-- Start DATASET CONTENT --

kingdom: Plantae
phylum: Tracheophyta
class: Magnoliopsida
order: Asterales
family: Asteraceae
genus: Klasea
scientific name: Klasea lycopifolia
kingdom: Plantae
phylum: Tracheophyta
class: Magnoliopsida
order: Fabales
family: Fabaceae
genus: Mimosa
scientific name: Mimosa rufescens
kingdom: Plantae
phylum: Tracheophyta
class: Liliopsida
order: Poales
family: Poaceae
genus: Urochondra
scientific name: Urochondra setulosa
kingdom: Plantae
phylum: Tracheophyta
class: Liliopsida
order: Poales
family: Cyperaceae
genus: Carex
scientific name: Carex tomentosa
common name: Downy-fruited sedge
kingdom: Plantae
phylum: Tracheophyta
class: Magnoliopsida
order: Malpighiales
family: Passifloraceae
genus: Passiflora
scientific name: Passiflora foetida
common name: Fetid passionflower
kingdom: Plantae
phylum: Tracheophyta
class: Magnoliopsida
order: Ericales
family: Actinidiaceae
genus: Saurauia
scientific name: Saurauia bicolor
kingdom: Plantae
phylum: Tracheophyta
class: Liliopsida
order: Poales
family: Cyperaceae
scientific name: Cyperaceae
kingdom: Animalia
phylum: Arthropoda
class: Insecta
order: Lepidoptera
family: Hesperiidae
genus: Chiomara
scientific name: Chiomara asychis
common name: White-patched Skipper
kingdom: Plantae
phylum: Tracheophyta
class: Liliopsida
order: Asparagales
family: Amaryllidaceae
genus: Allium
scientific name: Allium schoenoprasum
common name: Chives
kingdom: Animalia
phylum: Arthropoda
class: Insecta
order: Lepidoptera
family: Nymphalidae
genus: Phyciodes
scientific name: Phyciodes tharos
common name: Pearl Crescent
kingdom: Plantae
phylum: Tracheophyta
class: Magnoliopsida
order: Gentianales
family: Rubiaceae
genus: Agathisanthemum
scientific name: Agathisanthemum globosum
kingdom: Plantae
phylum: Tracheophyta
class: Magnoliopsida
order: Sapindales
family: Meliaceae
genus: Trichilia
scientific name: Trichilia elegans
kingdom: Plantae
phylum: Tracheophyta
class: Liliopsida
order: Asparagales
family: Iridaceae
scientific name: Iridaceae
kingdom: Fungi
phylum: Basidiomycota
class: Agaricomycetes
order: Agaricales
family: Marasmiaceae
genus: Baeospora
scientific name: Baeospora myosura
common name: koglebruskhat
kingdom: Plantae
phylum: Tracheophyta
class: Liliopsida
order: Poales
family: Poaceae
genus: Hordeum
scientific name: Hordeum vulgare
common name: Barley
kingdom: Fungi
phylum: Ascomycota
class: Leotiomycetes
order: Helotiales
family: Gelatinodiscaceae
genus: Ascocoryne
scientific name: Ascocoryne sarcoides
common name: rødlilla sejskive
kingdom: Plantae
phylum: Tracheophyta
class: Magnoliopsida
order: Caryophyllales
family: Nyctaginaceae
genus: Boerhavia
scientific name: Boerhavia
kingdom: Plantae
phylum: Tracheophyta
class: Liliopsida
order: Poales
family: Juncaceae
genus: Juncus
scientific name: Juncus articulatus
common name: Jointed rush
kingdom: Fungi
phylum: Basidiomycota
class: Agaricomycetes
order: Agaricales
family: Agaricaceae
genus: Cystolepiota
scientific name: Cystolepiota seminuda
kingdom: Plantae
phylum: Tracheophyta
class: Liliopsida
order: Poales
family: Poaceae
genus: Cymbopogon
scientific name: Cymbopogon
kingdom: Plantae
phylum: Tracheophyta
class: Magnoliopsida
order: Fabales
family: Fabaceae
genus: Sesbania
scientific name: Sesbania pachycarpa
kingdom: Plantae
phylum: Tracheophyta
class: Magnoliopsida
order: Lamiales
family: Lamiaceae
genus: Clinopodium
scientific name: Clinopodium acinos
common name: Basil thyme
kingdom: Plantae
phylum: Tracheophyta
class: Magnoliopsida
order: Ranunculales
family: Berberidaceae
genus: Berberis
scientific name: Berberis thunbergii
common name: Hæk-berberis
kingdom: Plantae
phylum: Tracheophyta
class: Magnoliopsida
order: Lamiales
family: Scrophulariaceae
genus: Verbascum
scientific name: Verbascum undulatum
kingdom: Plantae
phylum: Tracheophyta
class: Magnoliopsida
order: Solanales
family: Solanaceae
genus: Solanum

-- End DATASET CONTENT --

Show each line of the records that contains the string "common", with case counting.

EXERCISE ANSWER:
common name: Downy-fruited sedge
common name: Fetid passionflower
common name: White-patched Skipper
common name: Chives
common name: Pearl Crescent
common name: koglebruskhat
common name: Barley
common name: rødlilla sejskive
common name: Jointed rush
common name: Basil thyme
common name: Hæk-berberis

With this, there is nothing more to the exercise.